(Rows from a dataset)

>> START

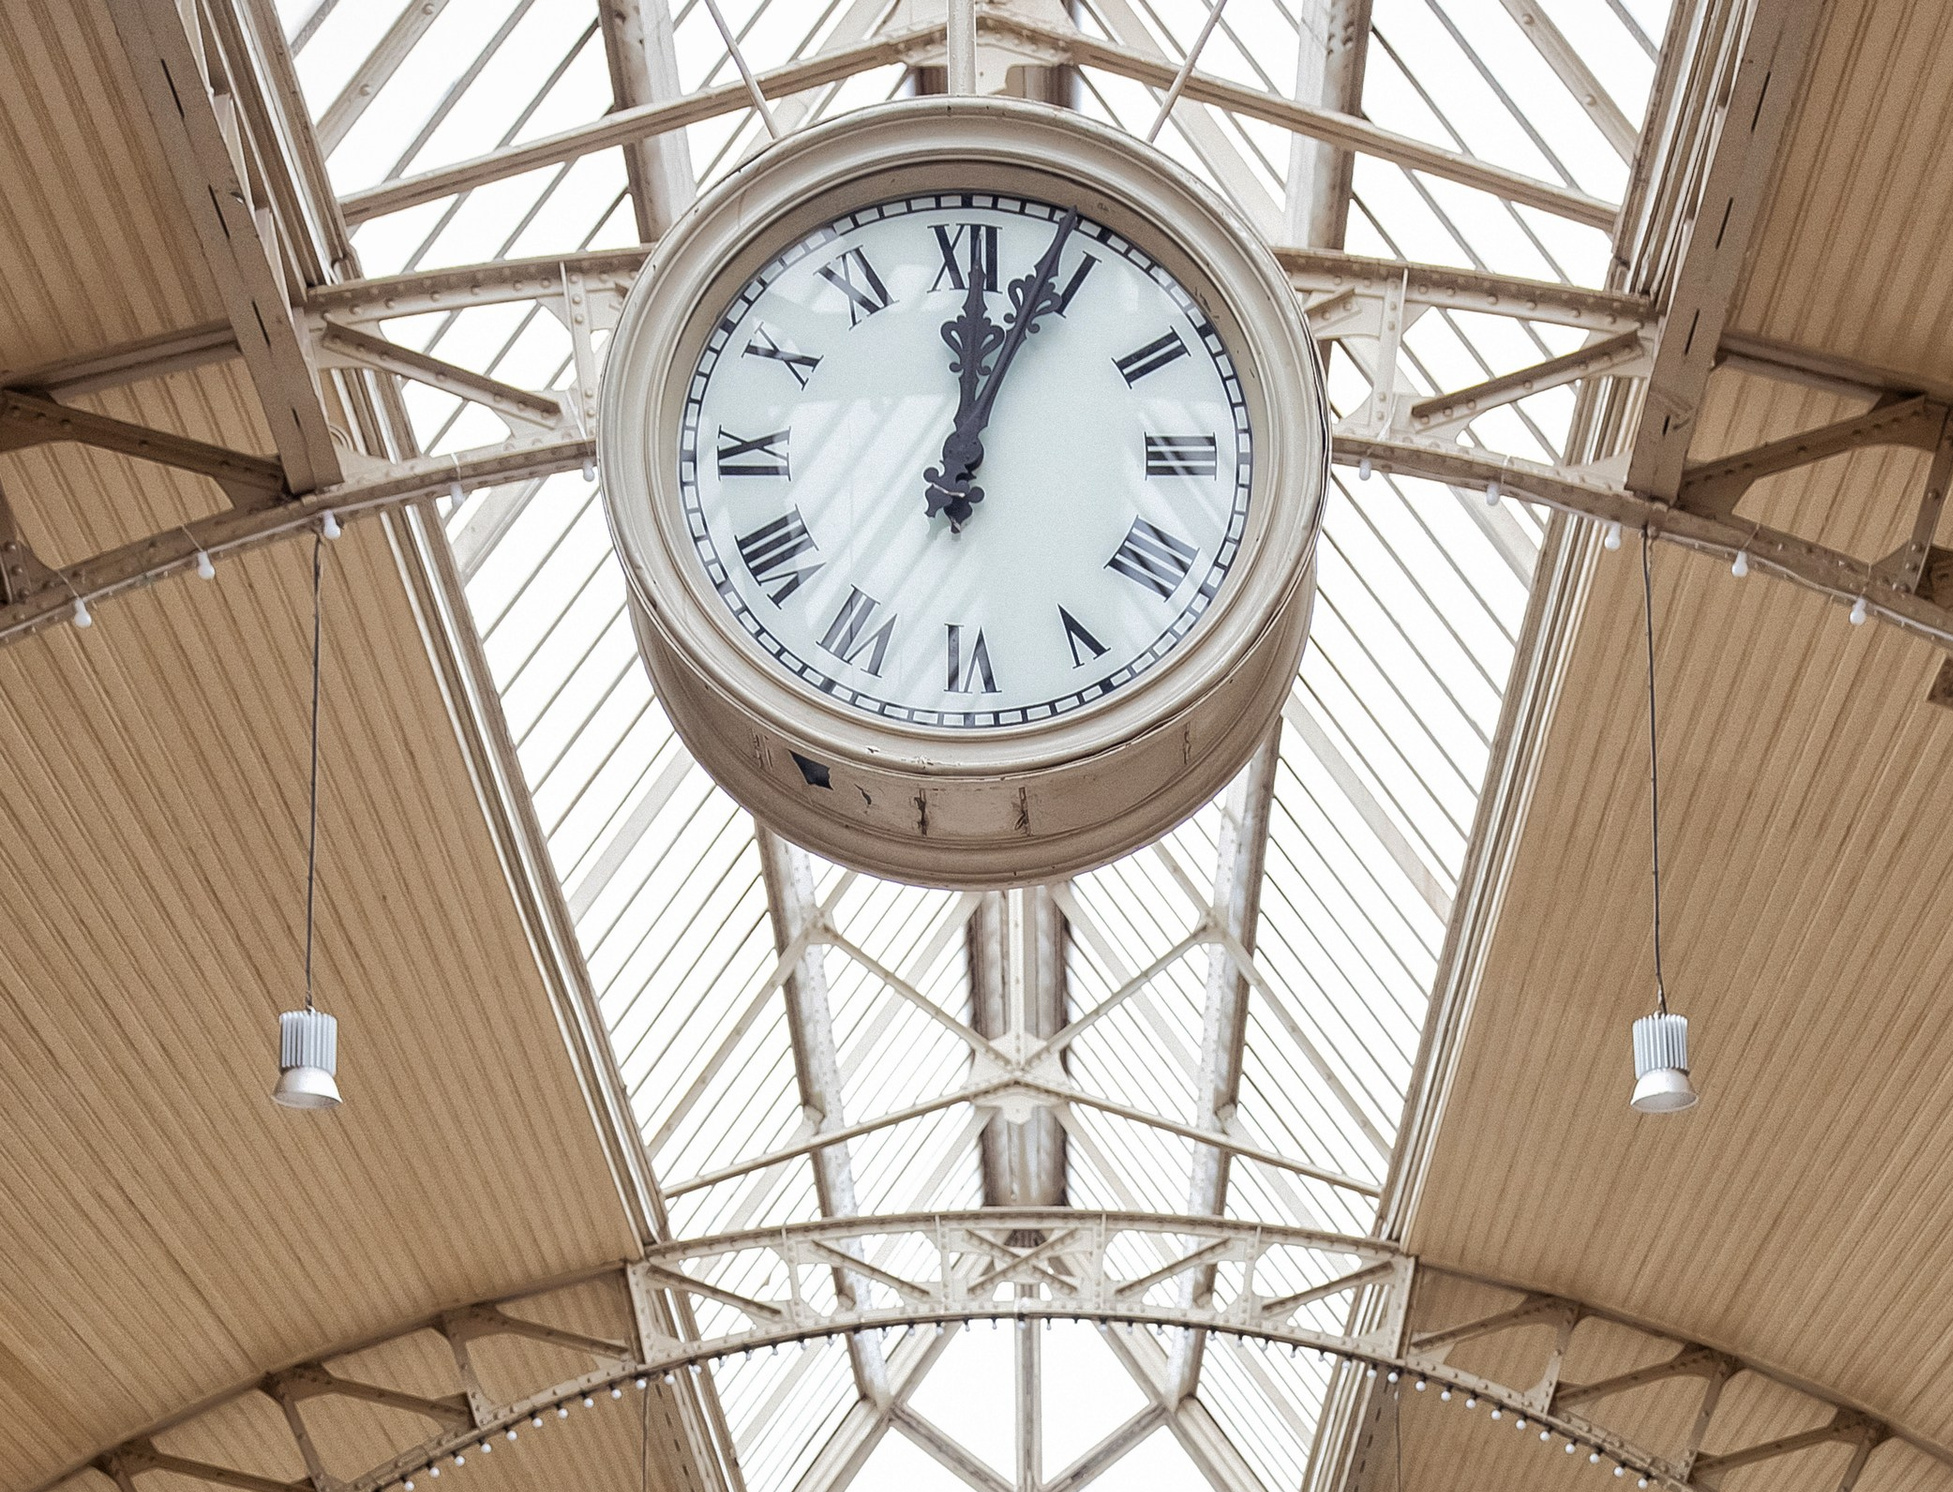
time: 12:03
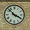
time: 3:52
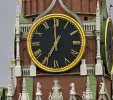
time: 6:59
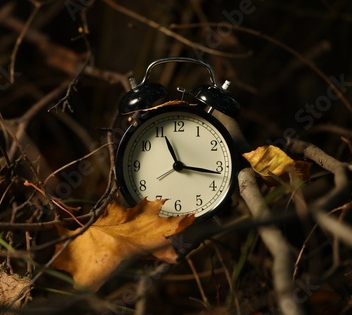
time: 11:16
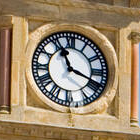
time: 11:18
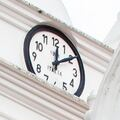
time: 12:09
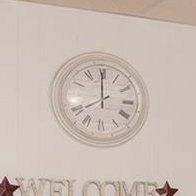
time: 7:59
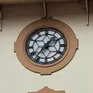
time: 1:36
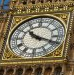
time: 10:18
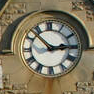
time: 2:52
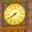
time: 7:39
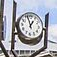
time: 12:56
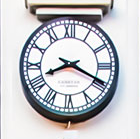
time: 8:19
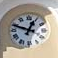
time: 12:48
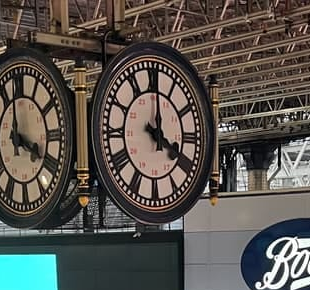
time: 4:00
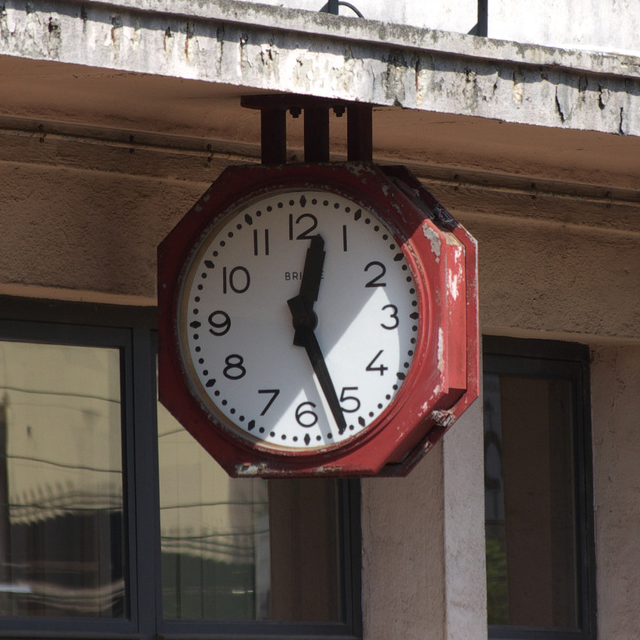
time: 12:26
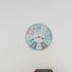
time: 3:40
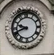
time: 9:41
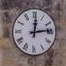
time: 12:13
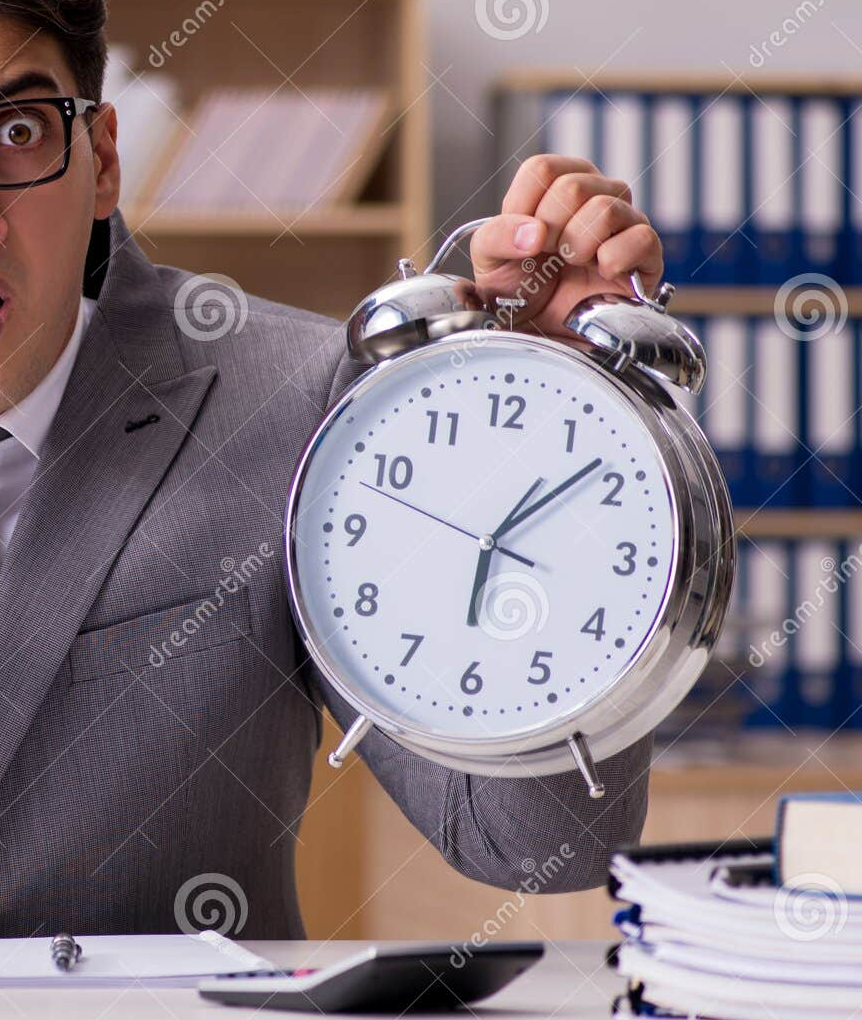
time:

>> END

Task brief: Write out every time line from the records above, character for character, and leave the pictures out.

Right answer:
time: 12:03
time: 3:52
time: 6:59
time: 11:16
time: 11:18
time: 12:09
time: 7:59
time: 1:36
time: 10:18
time: 2:52
time: 7:39
time: 12:56
time: 8:19
time: 12:48
time: 4:00
time: 12:26
time: 3:40
time: 9:41
time: 12:13
time:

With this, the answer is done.